Carol Deppe also cautions against late blight. Book Review: The Tao of Vegetable Gardening by Carol Deppe:
Carol explains (Late Blight 101, page 96) why we need to be more careful about Late Blight now. Previously there were several strains of Late Blight, but they were all in the same mating group and could only reproduce asexually (requiring live plant material) – unless we left cull piles of potatoes in our fields, we only got the disease if we were unlucky enough to have spores blow in or be imported on diseased plants. This has now changed and newer strains of Late Blight, from both mating groups, have moved into the US. The disease will be able to evolve more rapidly, and the oogonia (sexually propagated ‘spores’) can persist in the soil. We will need to develop tomatoes and potatoes with stronger resistance. We will need to be more careful and not put any store-bought tomatoes in our compost piles. We will need to get better at recognizing late blight symptoms and acting swiftly. See http://usablight.org/.
posted by aniola (6 comments total) 11 users marked this as a favorite
 
Somehow, I feel eponysterically duty-bound to comment on one of these potato posts.

So, here it is.
posted by The Potate at 10:54 PM on June 23, 2022 [15 favorites]


That was an interesting read, and at the same time I'm saddened that a well educated person doing interesting, useful work is surviving off mostly potatoes out of necessity. It sounds like it was just one tough year, but still.

And yet the alternative is what, working at an agricultural research college, or Monsanto?
posted by jellywerker at 5:02 AM on June 24, 2022


This got me interested in the weird varieties of potato listed, because at our local stores you can find russet, Yukon gold, and that’s about it.

Turns out potato plants accumulate viruses. The only way to fix this is to clean them up in a lab periodically to de-virus them, generating clean plants and then growing the new seedlings. Which unfortunately means that cool varietals are rarely grown at scale, because it’s easier to put the energy into generating clean plants for a few varieties (russet, Yukon gold) than it is to do the same for the weirdo ones (azul toro, for example).

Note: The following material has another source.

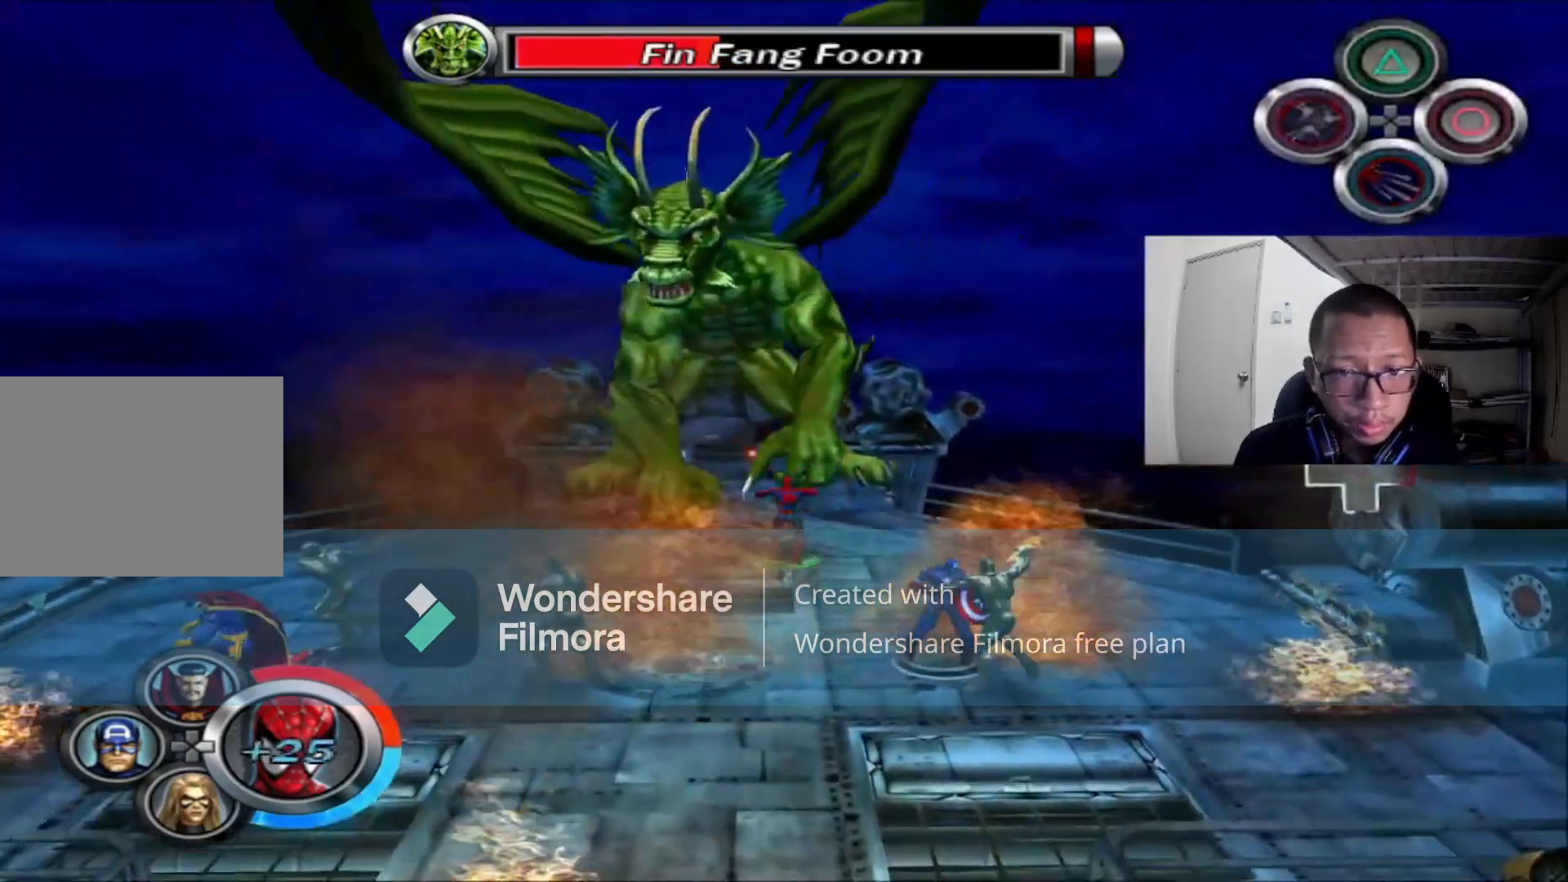
Gameplay with a controller (Xbox layout); each line is a JSON object with the inputs held at the frame after it. "events" lists button and stick changes between this image and that frame as [ms after this image, input, new state], when the widget could be followed in between.
{"buttons": ["A", "R2"], "left_stick": "center", "right_stick": "center", "events": [[40, "A", "down"], [160, "A", "up"], [320, "A", "down"], [360, "A", "up"], [520, "A", "down"]]}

In apple terms, it would be like knowing honeycrisp apples existed out there somewhere, but the only variety in the store is red or golden delicious because all the other apples have viruses affecting yield so are not grown at scale. Which would suck.

I want to eat weird new potatoes.
posted by caution live frogs at 5:17 AM on June 24, 2022 [2 favorites]


I'm saddened that a well educated person doing interesting, useful work is surviving off mostly potatoes out of necessity

A 5000 word article singing the praises of the potato's deliciousness and nutritiousness and ending with the observation that "Happiness is 1600 pounds of potatoes tucked away in the garage" suggests to me that the educated person in question is nowhere near as saddened by that as you are.
posted by flabdablet at 5:24 AM on June 24, 2022 [6 favorites]


Also, Deppe is one of the country’s great quixotic but practical heroes. While she might have preferred more cash (and gluten tolerance), her life’s work is improving sustainable personal-scale agriculture by doing it.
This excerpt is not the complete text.